The congregation watches. The nation watches. And in the watching, there is a quiet lamentation: “How has the gold become dim!”
A Final Word to the Cleric
To the man of God who reads this and feels the pull of politics, hear this counsel:
The world does not need another politician who used to be a pastor. The world needs more pastors who are willing to remain pastors. The prophetic voice is valuable precisely because it is outside the system. Once you are inside, your voice blends into the noise.
The Chewa saying is not a warning against rain. It is a warning against naivety. If you must enter politics, enter with your eyes wide open. Know that the mud will come. Know that your reputation will be attacked. Know that your ministry will suffer. And if you are willing to pay that price, then go—but go completely. Leave the pulpit behind. Let someone else preach.
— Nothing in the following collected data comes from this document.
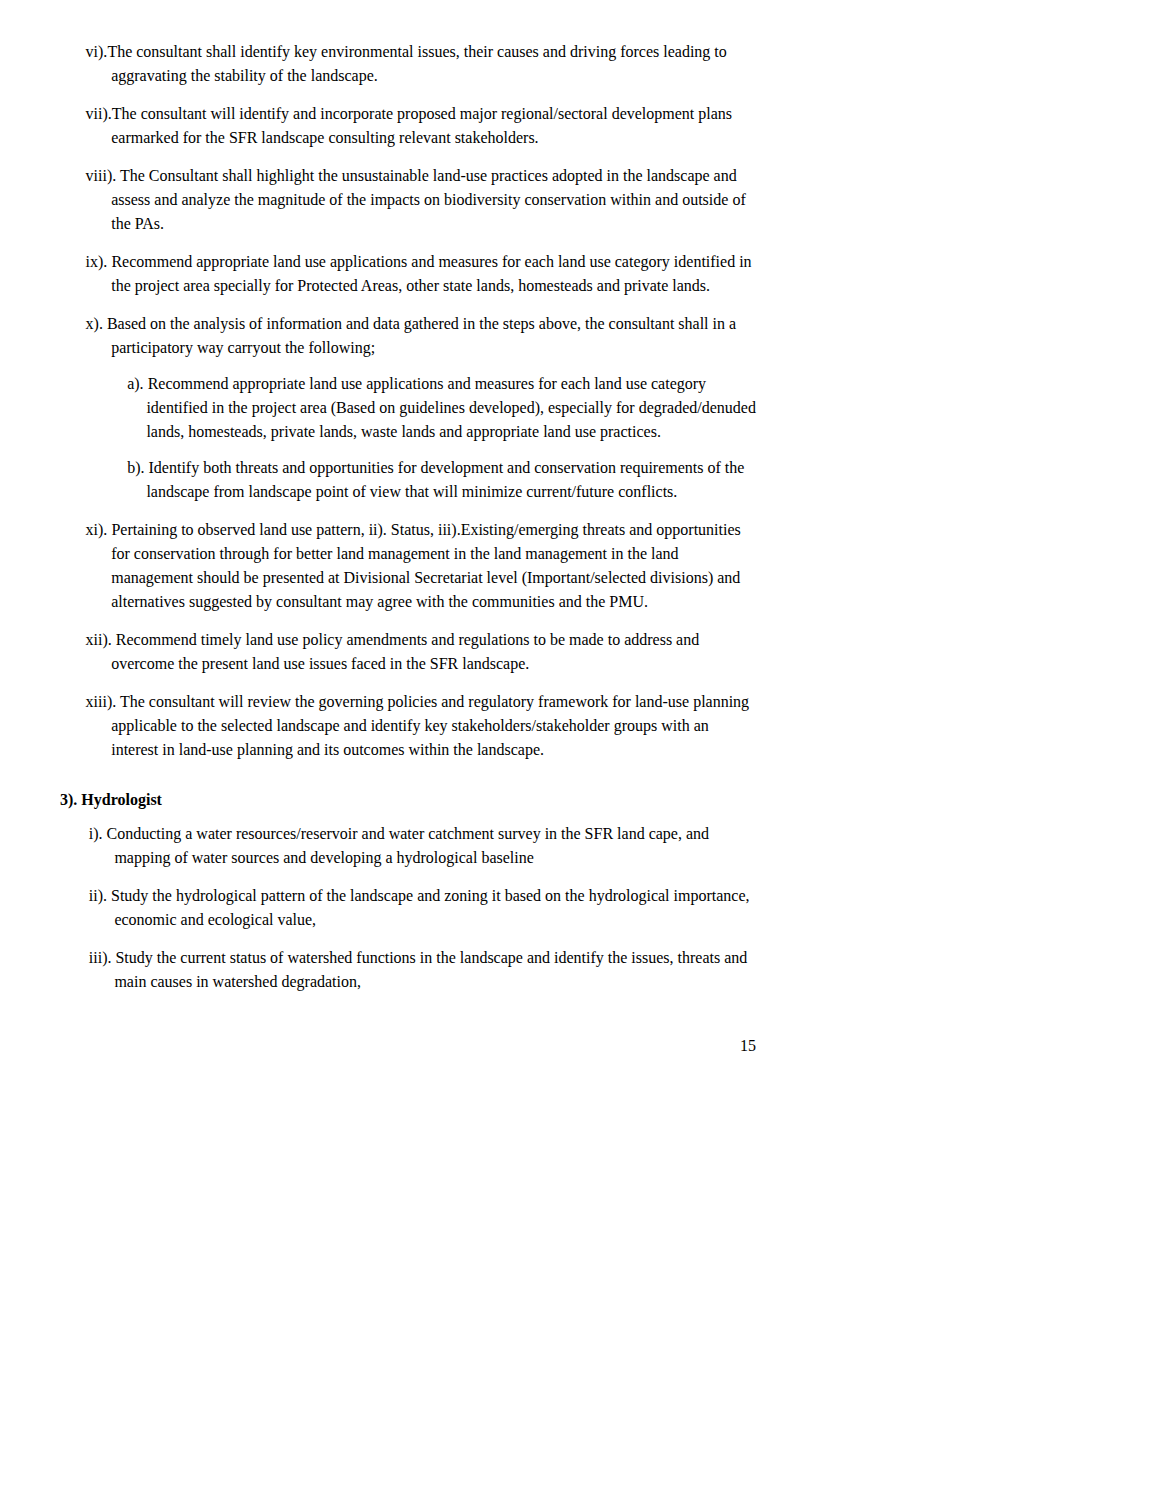vi). The consultant shall identify key environmental issues, their causes and driving forces leading to aggravating the stability of the landscape.
vii). The consultant will identify and incorporate proposed major regional/sectoral development plans earmarked for the SFR landscape consulting relevant stakeholders.
viii). The Consultant shall highlight the unsustainable land-use practices adopted in the landscape and assess and analyze the magnitude of the impacts on biodiversity conservation within and outside of the PAs.
ix). Recommend appropriate land use applications and measures for each land use category identified in the project area specially for Protected Areas, other state lands, homesteads and private lands.
x). Based on the analysis of information and data gathered in the steps above, the consultant shall in a participatory way carryout the following;
a). Recommend appropriate land use applications and measures for each land use category identified in the project area (Based on guidelines developed), especially for degraded/denuded lands, homesteads, private lands, waste lands and appropriate land use practices.
b). Identify both threats and opportunities for development and conservation requirements of the landscape from landscape point of view that will minimize current/future conflicts.
xi). Pertaining to observed land use pattern, ii). Status, iii).Existing/emerging threats and opportunities for conservation through for better land management in the land management in the land management should be presented at Divisional Secretariat level (Important/selected divisions) and alternatives suggested by consultant may agree with the communities and the PMU.
xii). Recommend timely land use policy amendments and regulations to be made to address and overcome the present land use issues faced in the SFR landscape.
xiii). The consultant will review the governing policies and regulatory framework for land-use planning applicable to the selected landscape and identify key stakeholders/stakeholder groups with an interest in land-use planning and its outcomes within the landscape.
3). Hydrologist
i). Conducting a water resources/reservoir and water catchment survey in the SFR land cape, and mapping of water sources and developing a hydrological baseline
ii). Study the hydrological pattern of the landscape and zoning it based on the hydrological importance, economic and ecological value,
iii). Study the current status of watershed functions in the landscape and identify the issues, threats and main causes in watershed degradation,
15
You are now a soldier in a different army.
But if you are not willing to pay that price—if you still want to be seen as the gold, the voice, the prophet—then stay out of the mud. Stay on the high ground. Let your distance be your power.
Because once you step into the rain, you must also step into the mud.
And there is no amount of theology that can wash it off.
Walila mvula, walila matope.
(He who cries for rain must also cry for mud.)
The author is a Zambian minister of the Gospel who believes that the Church’s prophetic voice is best preserved when it stands apart from partisan politics. This article is offered as a pastoral counsel to fellow clergy navigating the temptations of political power.